32 Eu égard à ce qui précède, il y a lieu de répondre à la seconde question que l'article 17, paragraphe 2, sous a), de la directive doit être interprété en ce sens que, dans le cas où le commettant appartiendrait à un groupe de sociétés, les avantages retirés par les sociétés dudit groupe ne sont, en principe, pas réputés faire partie des avantages du commettant et, par conséquent, ils ne doivent pas être nécessairement pris en compte dans le calcul du droit de l'agent commercial à une indemnité.

Sur les dépens

33 La procédure revêtant, à l'égard des parties au principal, le caractère d'un incident soulevé devant la juridiction de renvoi, il appartient à celle-ci de statuer sur les dépens.
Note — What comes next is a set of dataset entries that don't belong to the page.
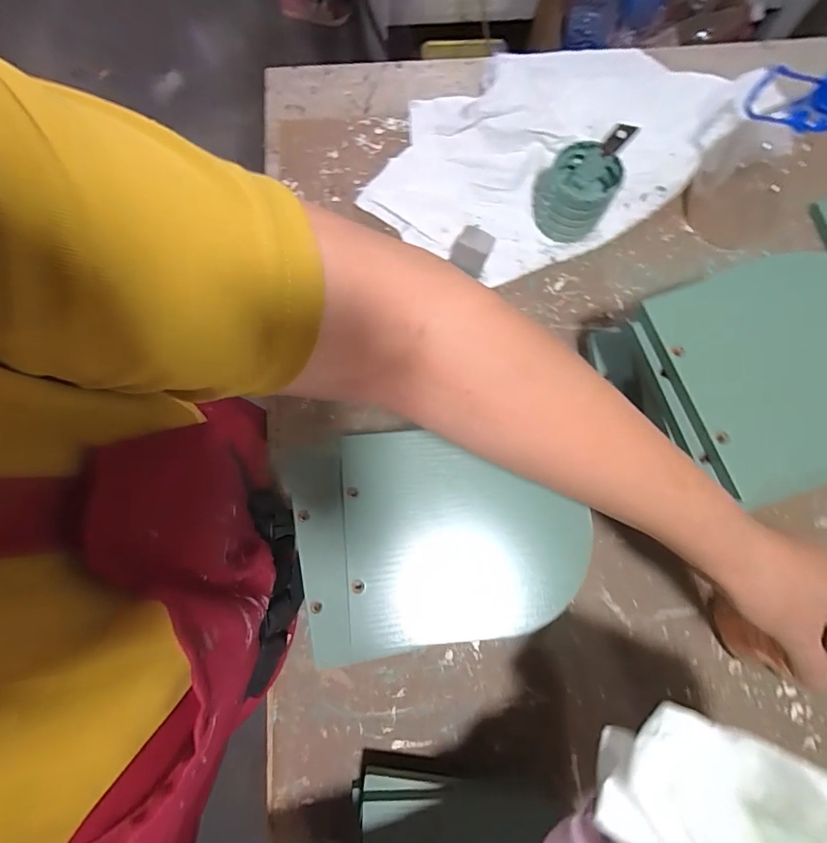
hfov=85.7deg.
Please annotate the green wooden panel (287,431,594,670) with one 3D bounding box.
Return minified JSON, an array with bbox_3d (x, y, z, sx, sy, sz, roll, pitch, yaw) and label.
[{"bbox_3d":[0.015,0.078,0.317,0.197,0.025,0.148,-11,78,-3],"label":"green wooden panel"}]

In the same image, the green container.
[{"bbox_3d":[0.154,-0.220,0.428,0.070,0.066,0.058,23,78,4],"label":"green container"}]

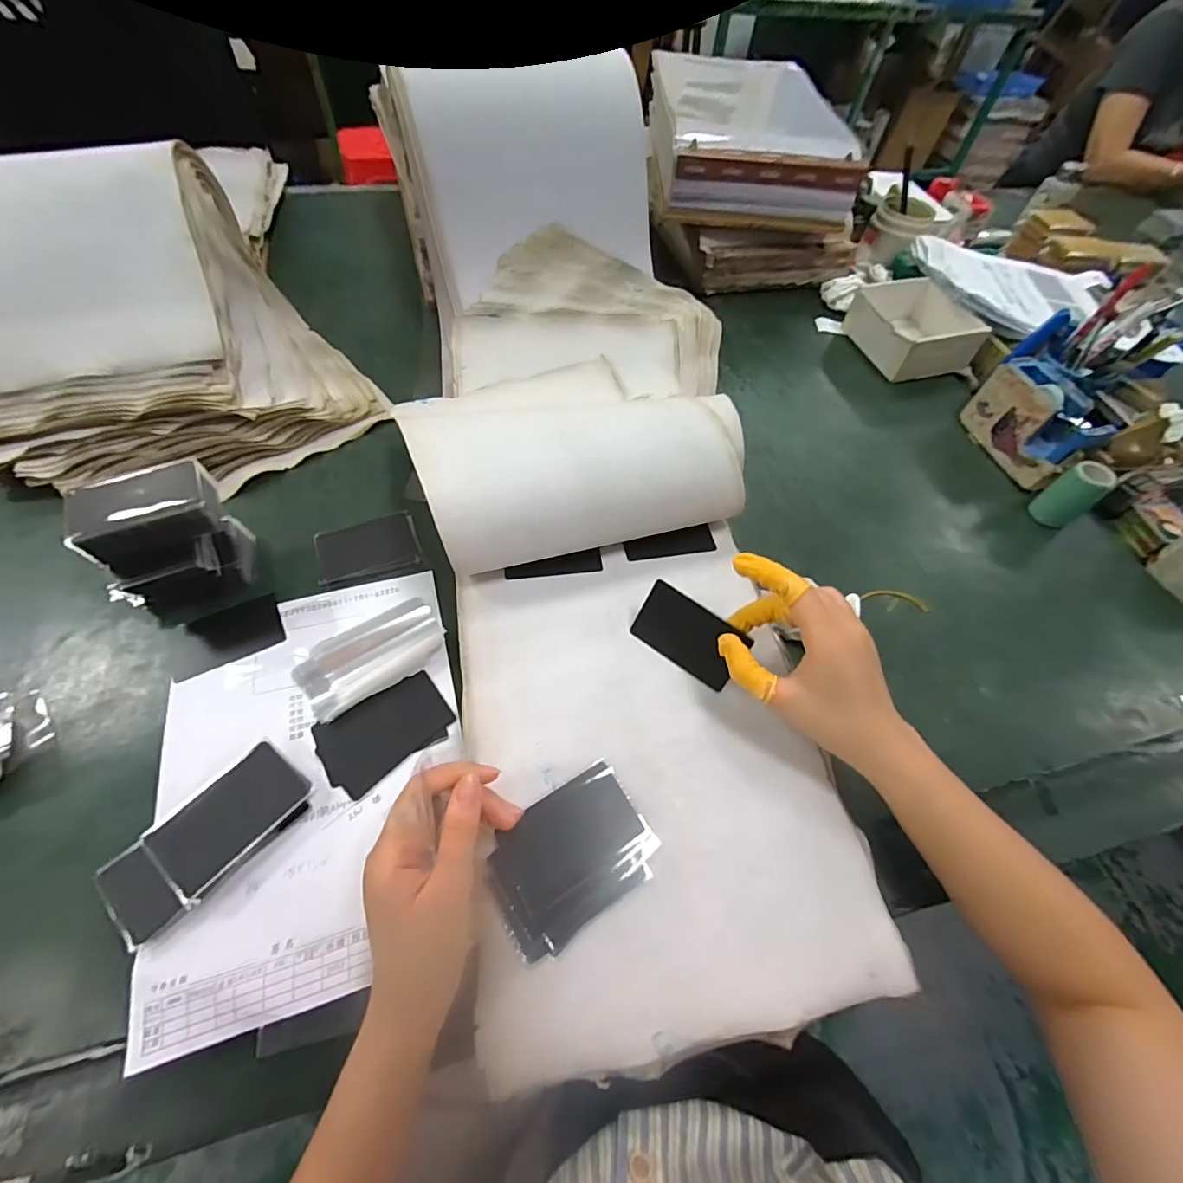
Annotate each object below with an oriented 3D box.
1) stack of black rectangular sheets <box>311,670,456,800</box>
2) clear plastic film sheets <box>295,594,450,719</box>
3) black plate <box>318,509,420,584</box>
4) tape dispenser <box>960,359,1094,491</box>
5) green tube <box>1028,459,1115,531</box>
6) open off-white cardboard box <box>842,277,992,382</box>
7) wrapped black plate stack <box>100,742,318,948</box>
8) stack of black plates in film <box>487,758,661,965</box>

Les frais exposés pour soumettre des observations à la Cour, autres que ceux desdites parties, ne peuvent faire l'objet d'un remboursement.

Par ces motifs, LA COUR (première chambre) dit pour droit:

1) L'article 17, paragraphe 2, sous a), de la directive 86-653-CEE du Conseil, du 18 décembre 1986, relative à la coordination des droits des États membres concernant les agents commerciaux indépendants, doit être interprété en ce sens qu'il ne permet pas que le droit de l'agent commercial à une indemnité soit d'office limité par ses pertes de commissions résultant de la cessation de la relation contractuelle, même lorsque les avantages conservés par le commettant doivent être considérés comme supérieurs.

2) L'article 17, paragraphe 2, sous a), de la directive 86-653 doit être interprété en ce sens que, dans le cas où le commettant appartiendrait à un groupe de sociétés, les avantages retirés par les sociétés dudit groupe ne sont, en principe, pas réputés faire partie des avantages du commettant et, par conséquent, ils ne doivent pas être nécessairement pris en compte dans le calcul du droit de l'agent commercial à une indemnité.